The Independent of April 3 said: “the Tory manifesto spoke of giving GPs the power to commission care, rather than requiring them to do so”, so the Lib Dems aren’t the only party who betrayed pre-election promises. 

GPs will not be “invited” to fund “any willing provider,” however. Under European competition law GPs will be forced to fund bargain-basement providers and forced to offer patients the cheapest (poorest quality) healthcare products. So the emphasis should now be on what people of all beliefs (or none) can do to protect healthcare entitlements that we have already paid for. 

JOE BANKS, WC1

WAKE UP!

• It is quite clear the overall intention of the government’s proposals is to move the NHS significantly to what can really only be described as a free-market model of healthcare provision.

This is so dangerous because it risks patient care with providers able to cherry-pick the most profitable patients with the corollary of undercutting the NHS on price.

It’s no use rehearsing political battles of years gone by. What the Tories are doing represents one of the biggest threats to the NHS since its inception; we’ve got to fight it.

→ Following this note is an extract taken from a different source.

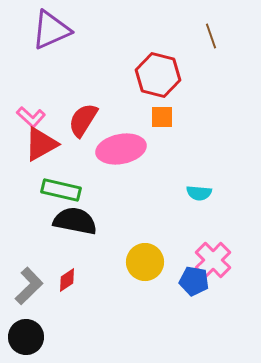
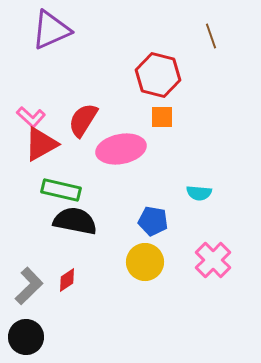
blue pentagon: moved 41 px left, 60 px up
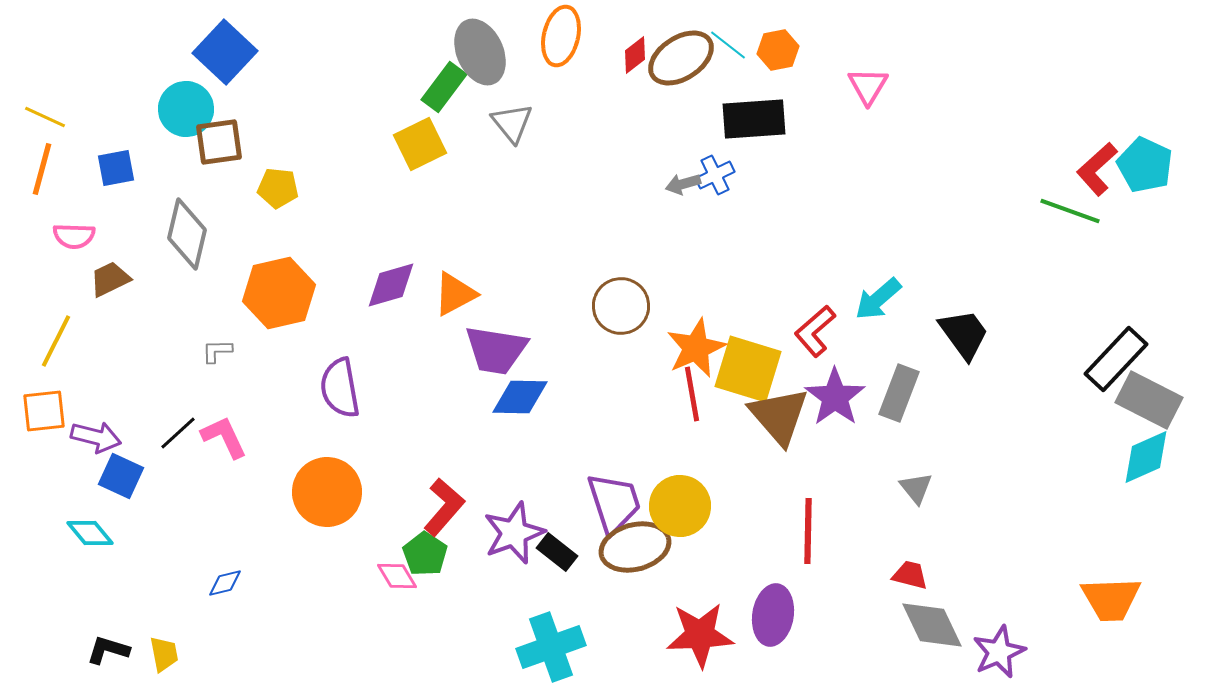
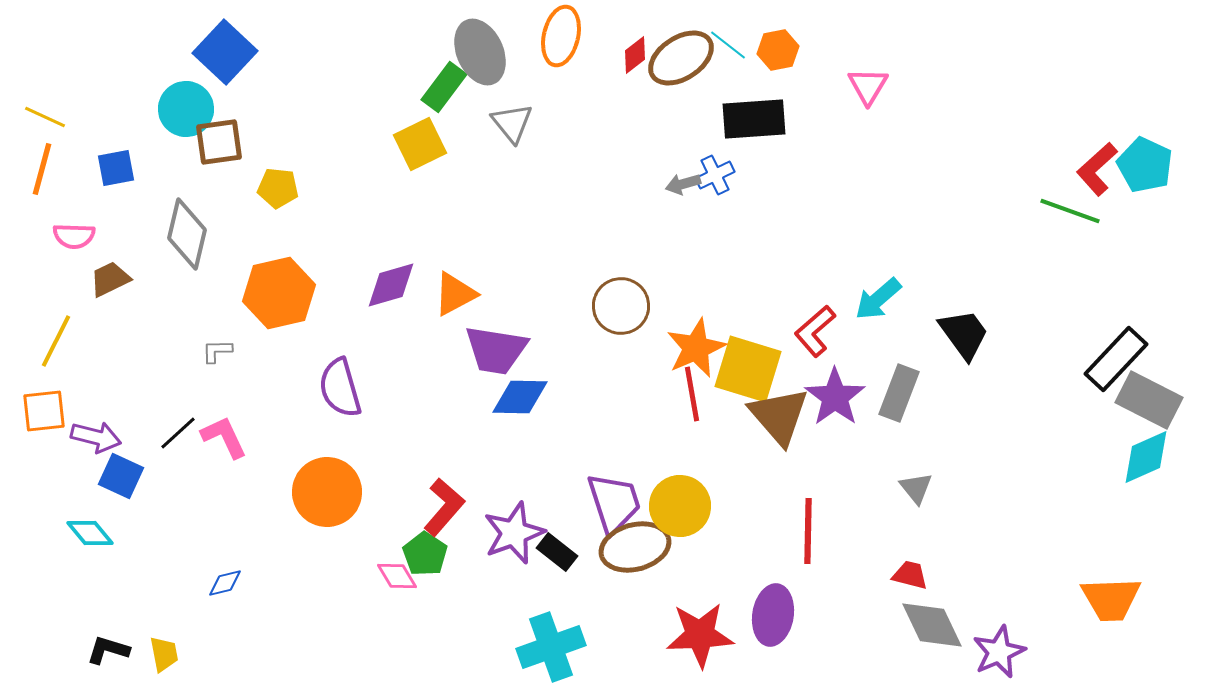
purple semicircle at (340, 388): rotated 6 degrees counterclockwise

Labour’s opposition in parliament and in Camden has been effective and is welcome but, understandably, it can only get us so far. 

If it’s going to halted, we need the Lib Dems to use their new found “muscular” might within the government and reverse their support for this terrible bill. 

Wake up Lib Dems, and stick up for our NHS.

ROB HIGSON, NW2

Questions

• ON May 11 the Parliament Hill GP surgery’s Patient Participation Group – normally casting around for members – was full to standing to hear Dr Claire Chalmers-Watson talk about changes to the NHS.

Worried patients asked questions as penetrating as any think-tank’s. How would doctors feel if they had to deny expensive drugs to patients? Would they have to choose between hi-tech surgery for a few, and simpler interventions for the many? What about mental health care? Would expensive patients be kicked off the list?

Patients wanted to know if their doctors thought the PCT was wasteful and overstaffed, as the government has claimed. But without it, how would GP commissioners deal with the knock-on from over-spending by neighbouring areas? Did they have any training in these matters? And, most pressing of all, how could they find the time to deal with them, when still seeing us patients?

People in Parliament Hill are well informed and keen to debate these complex questions about healthcare (most of which would still have to be faced if the legislation were scrapped tomorrow). That willingness must be a source of hope for the future. A patient participation group is a very limited forum. But our commitment as citizens to debate fairness and equality may help us hang on to the values of the NHS.